**WORK ORDER**:
Reproduce verbatim the item text between the line containing "obstaculizar a su" and the line containing "info@openshop.uz", inclusive, leaving the pictures out of your output.
┌────────
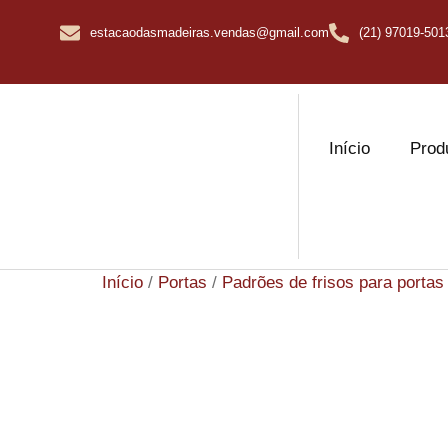
estacaodasmadeiras.vendas@gmail.com
(21) 97019-501
Início
Prod
Início
/
Portas
/
Padrões de frisos para portas 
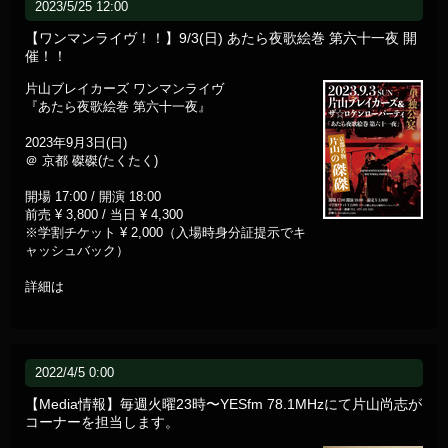
2023/5/25 12:00
【ワンマンライヴ！！】9/3(日) あたら夜歌絵巻 第六十一夜 開
催！！
片山ブレイカーズ ワンマンライヴ
『あたら夜歌絵巻 第六十一夜』
2023年9月3日(日)
＠ 京都 磔磔(たくたく)
開場 17:00 / 開演 18:00
前売 ¥ 3,800 / 当日 ¥ 4,300
※学割チケット ¥ 2,000（入場時身分証提示でキ
ャッシュバック）
詳細は
2022/4/5 0:00
【Media情報】毎週火曜23時〜YESfm 78.1MHzにて片山尚志が
コーナーを担当します。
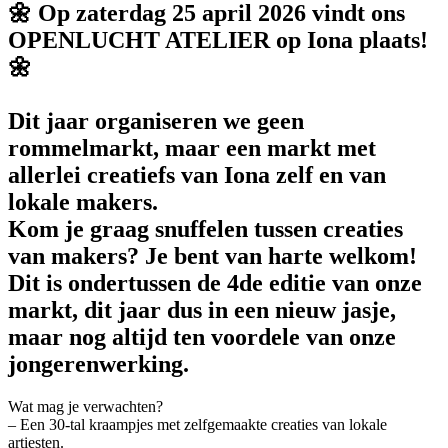
🌼 Op zaterdag 25 april 2026 vindt ons
OPENLUCHT ATELIER op Iona plaats!
🌼
Dit jaar organiseren we geen
rommelmarkt, maar een markt met
allerlei creatiefs van Iona zelf en van
lokale makers.
Kom je graag snuffelen tussen creaties
van makers? Je bent van harte welkom!
Dit is ondertussen de 4de editie van onze
markt, dit jaar dus in een nieuw jasje,
maar nog altijd ten voordele van onze
jongerenwerking.
Wat mag je verwachten?
– Een 30-tal kraampjes met zelfgemaakte creaties van lokale
artiesten.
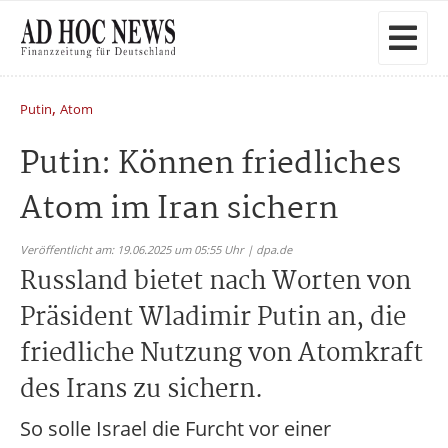
,
Putin
Atom
Putin: Können friedliches
Atom im Iran sichern
Veröffentlicht am: 19.06.2025 um 05:55 Uhr | dpa.de
Russland bietet nach Worten von
Präsident Wladimir Putin an, die
friedliche Nutzung von Atomkraft
des Irans zu sichern.
So solle Israel die Furcht vor einer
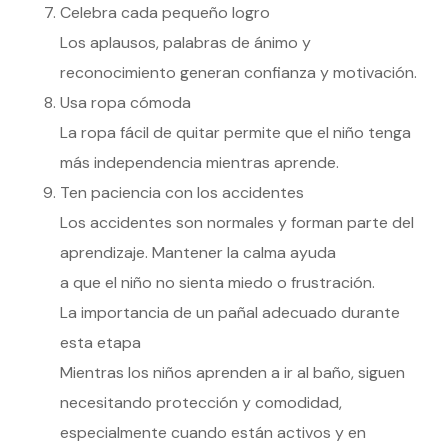
Celebra cada pequeño logro
Los aplausos, palabras de ánimo y
reconocimiento generan confianza y motivación.
Usa ropa cómoda
La ropa fácil de quitar permite que el niño tenga
más independencia mientras aprende.
Ten paciencia con los accidentes
Los accidentes son normales y forman parte del
aprendizaje. Mantener la calma ayuda
a que el niño no sienta miedo o frustración.
La importancia de un pañal adecuado durante
esta etapa
Mientras los niños aprenden a ir al baño, siguen
necesitando protección y comodidad,
especialmente cuando están activos y en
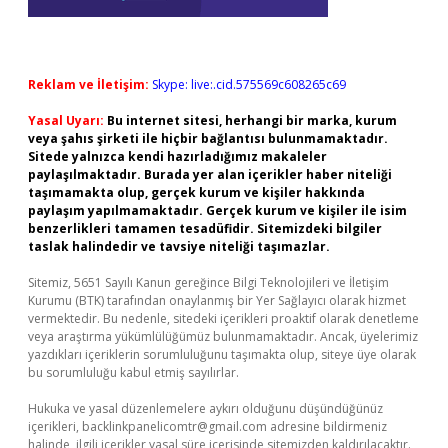
Reklam ve İletişim:
Skype: live:.cid.575569c608265c69
Yasal Uyarı:
Bu internet sitesi, herhangi bir marka, kurum
veya şahıs şirketi ile hiçbir bağlantısı bulunmamaktadır.
Sitede yalnızca kendi hazırladığımız makaleler
paylaşılmaktadır. Burada yer alan içerikler haber niteliği
taşımamakta olup, gerçek kurum ve kişiler hakkında
paylaşım yapılmamaktadır. Gerçek kurum ve kişiler ile isim
benzerlikleri tamamen tesadüfidir. Sitemizdeki bilgiler
taslak halindedir ve tavsiye niteliği taşımazlar.
Sitemiz, 5651 Sayılı Kanun gereğince Bilgi Teknolojileri ve İletişim
Kurumu (BTK) tarafından onaylanmış bir Yer Sağlayıcı olarak hizmet
vermektedir. Bu nedenle, sitedeki içerikleri proaktif olarak denetleme
veya araştırma yükümlülüğümüz bulunmamaktadır. Ancak, üyelerimiz
yazdıkları içeriklerin sorumluluğunu taşımakta olup, siteye üye olarak
bu sorumluluğu kabul etmiş sayılırlar.
Hukuka ve yasal düzenlemelere aykırı olduğunu düşündüğünüz
içerikleri,
backlinkpanelicomtr@gmail.com
adresine bildirmeniz
halinde, ilgili içerikler yasal süre içerisinde sitemizden kaldırılacaktır.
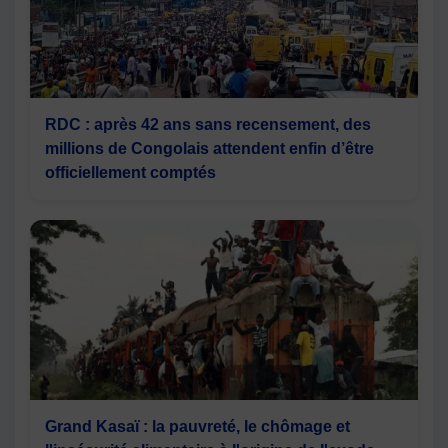
RDC : après 42 ans sans recensement, des
millions de Congolais attendent enfin d’être
officiellement comptés
Grand Kasaï : la pauvreté, le chômage et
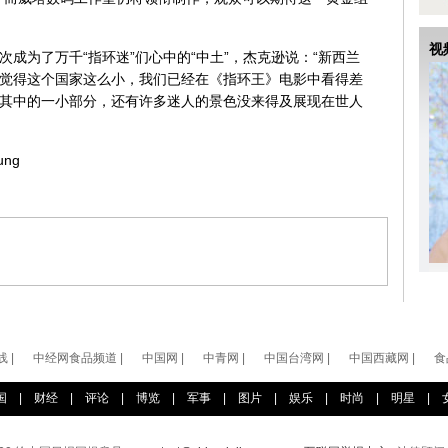
成为了万千“指环迷”们心中的“中土”，杰克逊说：“新西兰
觉得这个国家这么小，我们已经在《指环王》电影中看得差
其中的一小部分，还有许多迷人的景色没来得及展现在世人
ng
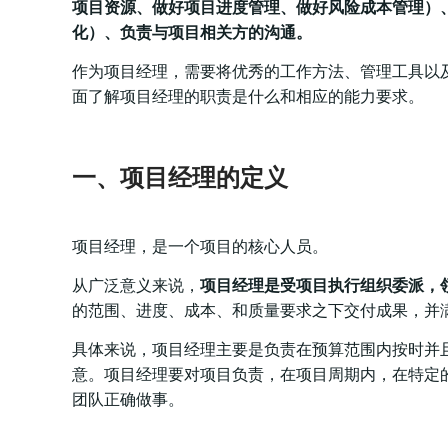
项目资源、做好项目进度管理、做好风险成本管理）
化）、负责与项目相关方的沟通。
作为项目经理，需要将优秀的工作方法、管理工具以
面了解项目经理的职责是什么和相应的能力要求。
一、项目经理的定义
项目经理，是一个项目的核心人员。
从广泛意义来说，
项目经理是受项目执行组织委派，
的范围、进度、成本、和质量要求之下交付成果，并
具体来说，项目经理主要是负责在预算范围内按时并
意。项目经理要对项目负责，在项目周期内，在特定
团队正确做事。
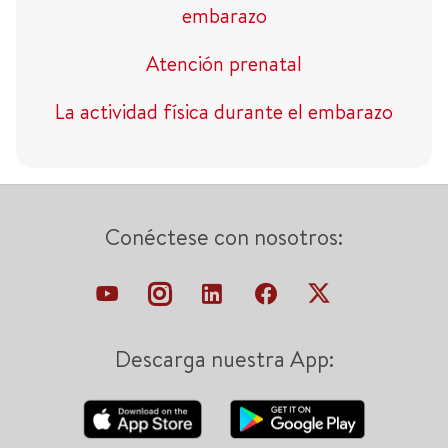
embarazo
Atención prenatal
La actividad física durante el embarazo
Conéctese con nosotros:
Descarga nuestra App:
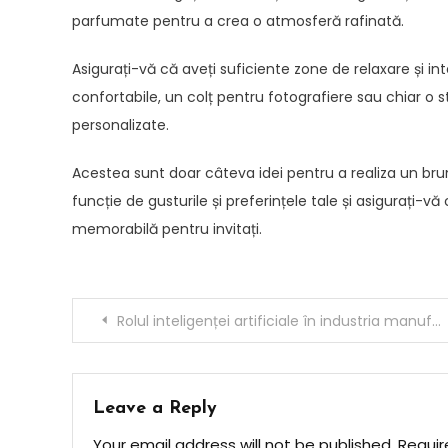
parfumate pentru a crea o atmosferă rafinată.
Asigurați-vă că aveți suficiente zone de relaxare și i
confortabile, un colț pentru fotografiere sau chiar o 
personalizate.
Acestea sunt doar câteva idei pentru a realiza un bru
funcție de gusturile și preferințele tale și asigurați-vă
memorabilă pentru invitați.
Post
Rolul inteligenței artificiale în industria manufacturieră: Automatizare și optimizare
navigation
Leave a Reply
Your email address will not be published.
Requir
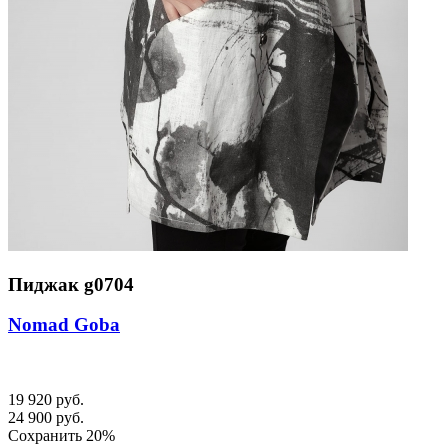
Пиджак g0704
Nomad Goba
19 920 руб.
24 900 руб.
Сохранить 20%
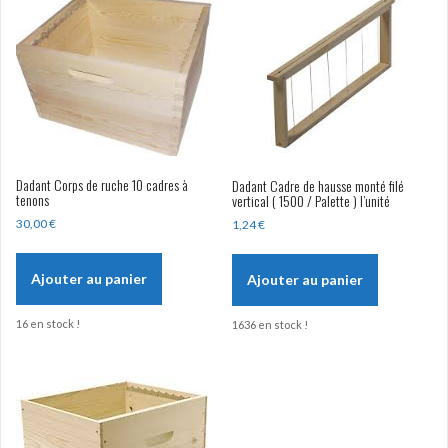
Dadant Corps de ruche 10 cadres à
Dadant Cadre de hausse monté filé
tenons
vertical ( 1500 / Palette ) l’unité
30,00
€
1,24
€
Ajouter au panier
Ajouter au panier
16 en stock !
1636 en stock !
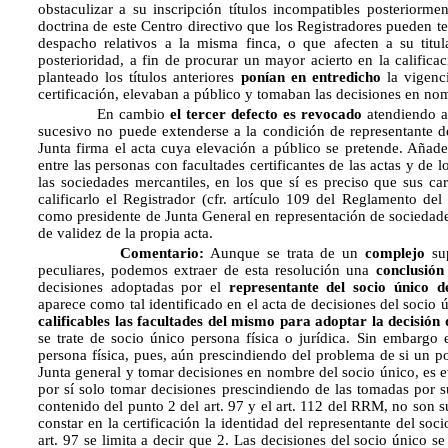
obstaculizar a su inscripción títulos incompatibles posteriormen
doctrina de este Centro directivo que los Registradores pueden 
despacho relativos a la misma finca, o que afecten a su titu
posterioridad, a fin de procurar un mayor acierto en la calificaci
planteado los títulos anteriores
ponían en entredicho
la vigenc
certificación, elevaban a público y tomaban las decisiones en no
En cambio
el tercer defecto es revocado
atendiendo a 
sucesivo no puede extenderse a la condición de representante d
Junta firma el acta cuya elevación a público se pretende. Añad
entre las personas con facultades certificantes de las actas y de
las sociedades mercantiles, en los que sí es preciso que sus car
calificarlo el Registrador (cfr. artículo 109 del Reglamento del
como presidente de Junta General en representación de sociedade
de validez de la propia acta.
Comentario:
Aunque se trata de un
complejo
sup
peculiares, podemos extraer de esta resolución una
conclusió
decisiones adoptadas por el
representante del socio único 
aparece como tal identificado en el acta de decisiones del socio ú
calificables las facultades del mismo para adoptar la decisión 
se trate de socio único persona física o jurídica. Sin embargo
persona física, pues, aún prescindiendo del problema de si un po
Junta general y tomar decisiones en nombre del socio único, es e
por sí solo tomar decisiones prescindiendo de las tomadas por s
contenido del punto 2 del art. 97 y el art. 112 del RRM, no son s
constar en la certificación la identidad del representante del so
art. 97 se limita a decir que 2. Las decisiones del socio único 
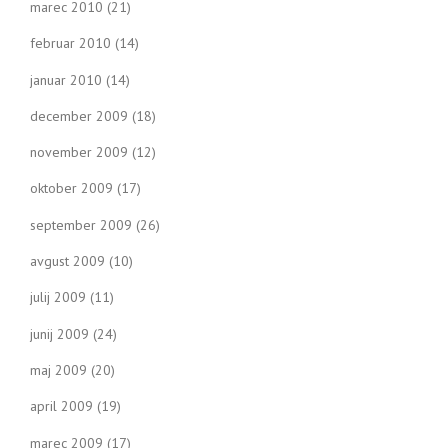
marec 2010
(21)
februar 2010
(14)
januar 2010
(14)
december 2009
(18)
november 2009
(12)
oktober 2009
(17)
september 2009
(26)
avgust 2009
(10)
julij 2009
(11)
junij 2009
(24)
maj 2009
(20)
april 2009
(19)
marec 2009
(17)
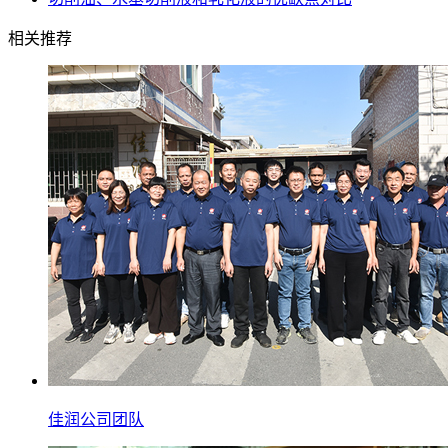
相关推荐
佳润公司团队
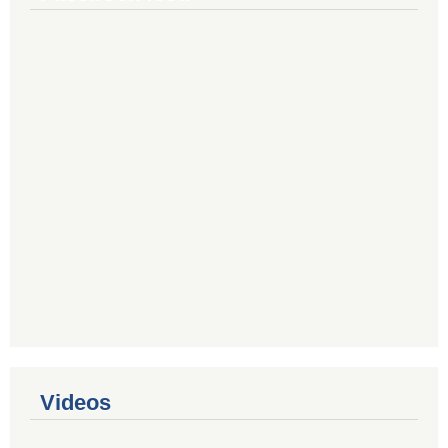
Videos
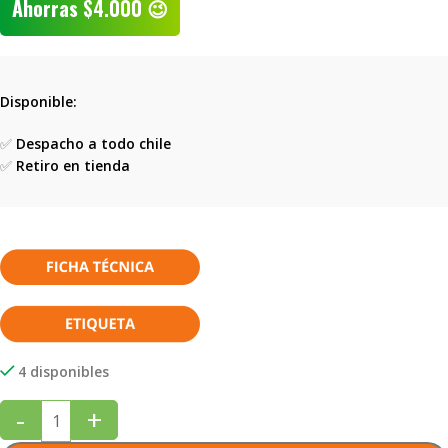
Ahorras
$
4.000
😉
Disponible:
✅
Despacho a todo chile
✅
Retiro en tienda
4 disponibles
-
+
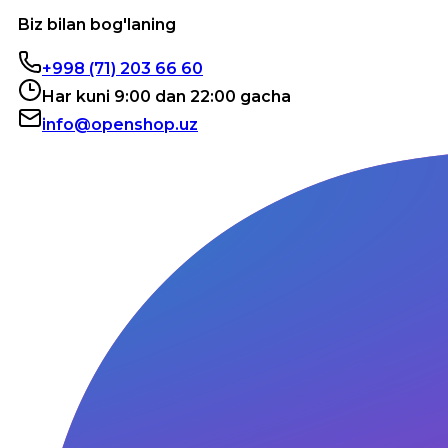
Biz bilan bog'laning
+998 (71) 203 66 60
Har kuni 9:00 dan 22:00 gacha
info@openshop.uz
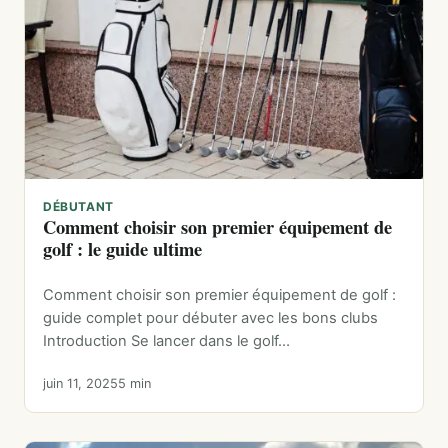
DÉBUTANT
Comment choisir son premier équipement de
golf : le guide ultime
Comment choisir son premier équipement de golf :
guide complet pour débuter avec les bons clubs
Introduction Se lancer dans le golf…
juin 11, 2025
5 min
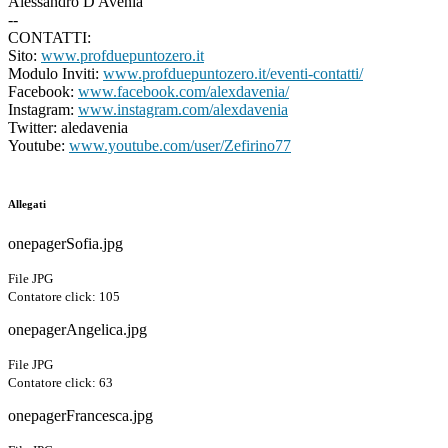
Alessandro D'Avenia
--
CONTATTI:
Sito:
www.profduepuntozero.it
Modulo Inviti:
www.profduepuntozero.it/eventi-contatti/
Facebook:
www.facebook.com/alexdavenia/
Instagram:
www.instagram.com/alexdavenia
Twitter: aledavenia
Youtube:
www.youtube.com/user/Zefirino77
Allegati
onepagerSofia.jpg
File JPG
Contatore click: 105
onepagerAngelica.jpg
File JPG
Contatore click: 63
onepagerFrancesca.jpg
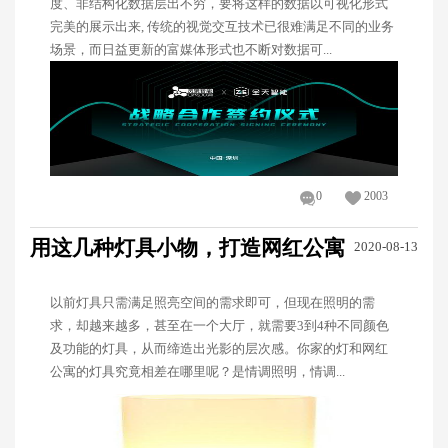
度、非结构化数据层出不穷，要将这样的数据以可视化形式
完美的展示出来, 传统的视觉交互技术已很难满足不同的业务
场景，而日益更新的富媒体形式也不断对数据可...
0
2003
用这几种灯具小物，打造网红公寓
2020-08-13
以前灯具只需满足照亮空间的需求即可，但现在照明的需
求，却越来越多，甚至在一个大厅，就需要3到4种不同颜色
及功能的灯具，从而缔造出光影的层次感。你家的灯和网红
公寓的灯具究竟相差在哪里呢？是情调照明，情调...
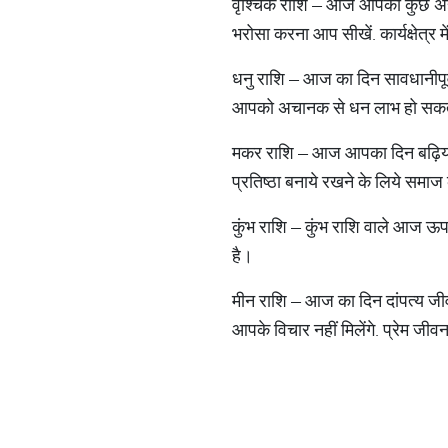
वृश्चिक राशि – आज आपको कुछ अहम
भरोसा करना आप सीखें. कार्यक्षेत्
धनु राशि – आज का दिन सावधानीपूर्व
आपको अचानक से धन लाभ हो सकता ह
मकर राशि – आज आपका दिन बढ़िया र
प्रतिष्ठा बनाये रखने के लिये समाज क
कुंभ राशि – कुंभ राशि वाले आज ऊप
है।
मीन राशि – आज का दिन दांपत्य जीव
आपके विचार नहीं मिलेंगे. प्रेम ज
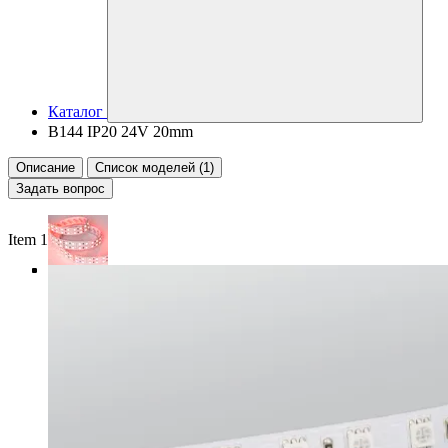
Каталог
B144 IP20 24V 20mm
Описание
Список моделей (1)
Задать вопрос
Item 1 of 5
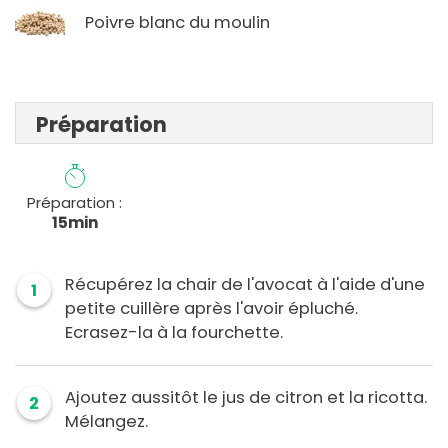
Poivre blanc du moulin
Préparation
Préparation :
15min
Récupérez la chair de l'avocat à l'aide d'une
1
petite cuillère après l'avoir épluché.
Ecrasez-la à la fourchette.
Ajoutez aussitôt le jus de citron et la ricotta.
2
Mélangez.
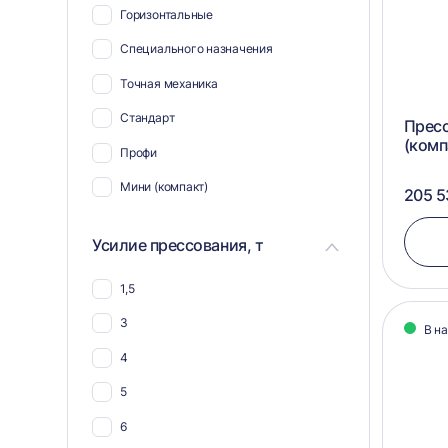
Горизонтальные
Для ветоши
Специального назначения
Для биг-бэгов
Точная механика
Для жести
Стандарт
Пресс
Для пнд
(комп
Профи
Для ткани
Мини (компакт)
205 5
Для гофрокартона
Для тетра пак
Усилие прессования, т
Для упаковки
1,5
Для ящиков
3
В н
Для канистр
4
Для пенопласта
5
Для мешковины
6
Для опилок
└────────
**OUTPUT FOR THIS TASK**:
obstaculizar a su inscripción títulos incompatibles posteriormen
doctrina de este Centro directivo que los Registradores pueden 
despacho relativos a la misma finca, o que afecten a su titu
posterioridad, a fin de procurar un mayor acierto en la calificaci
planteado los títulos anteriores
ponían en entredicho
la vigenc
certificación, elevaban a público y tomaban las decisiones en no
En cambio
el tercer defecto es revocado
atendiendo a 
sucesivo no puede extenderse a la condición de representante d
Junta firma el acta cuya elevación a público se pretende. Añad
entre las personas con facultades certificantes de las actas y de
las sociedades mercantiles, en los que sí es preciso que sus car
calificarlo el Registrador (cfr. artículo 109 del Reglamento del
como presidente de Junta General en representación de sociedade
de validez de la propia acta.
Comentario:
Aunque se trata de un
complejo
sup
peculiares, podemos extraer de esta resolución una
conclusió
decisiones adoptadas por el
representante del socio único 
aparece como tal identificado en el acta de decisiones del socio ú
calificables las facultades del mismo para adoptar la decisión 
se trate de socio único persona física o jurídica. Sin embargo
persona física, pues, aún prescindiendo del problema de si un po
Junta general y tomar decisiones en nombre del socio único, es e
por sí solo tomar decisiones prescindiendo de las tomadas por s
contenido del punto 2 del art. 97 y el art. 112 del RRM, no son s
constar en la certificación la identidad del representante del so
art. 97 se limita a decir que 2. Las decisiones del socio único 
marec 2010
(21)
februar 2010
(14)
januar 2010
(14)
december 2009
(18)
november 2009
(12)
oktober 2009
(17)
september 2009
(26)
avgust 2009
(10)
julij 2009
(11)
junij 2009
(24)
maj 2009
(20)
april 2009
(19)
marec 2009
(17)
相关推荐
佳润公司团队
Videos
Ahorras
$
4.000
😉
Disponible:
✅
Despacho a todo chile
✅
Retiro en tienda
4 disponibles
-
+
Biz bilan bog'laning
+998 (71) 203 66 60
Har kuni 9:00 dan 22:00 gacha
info@openshop.uz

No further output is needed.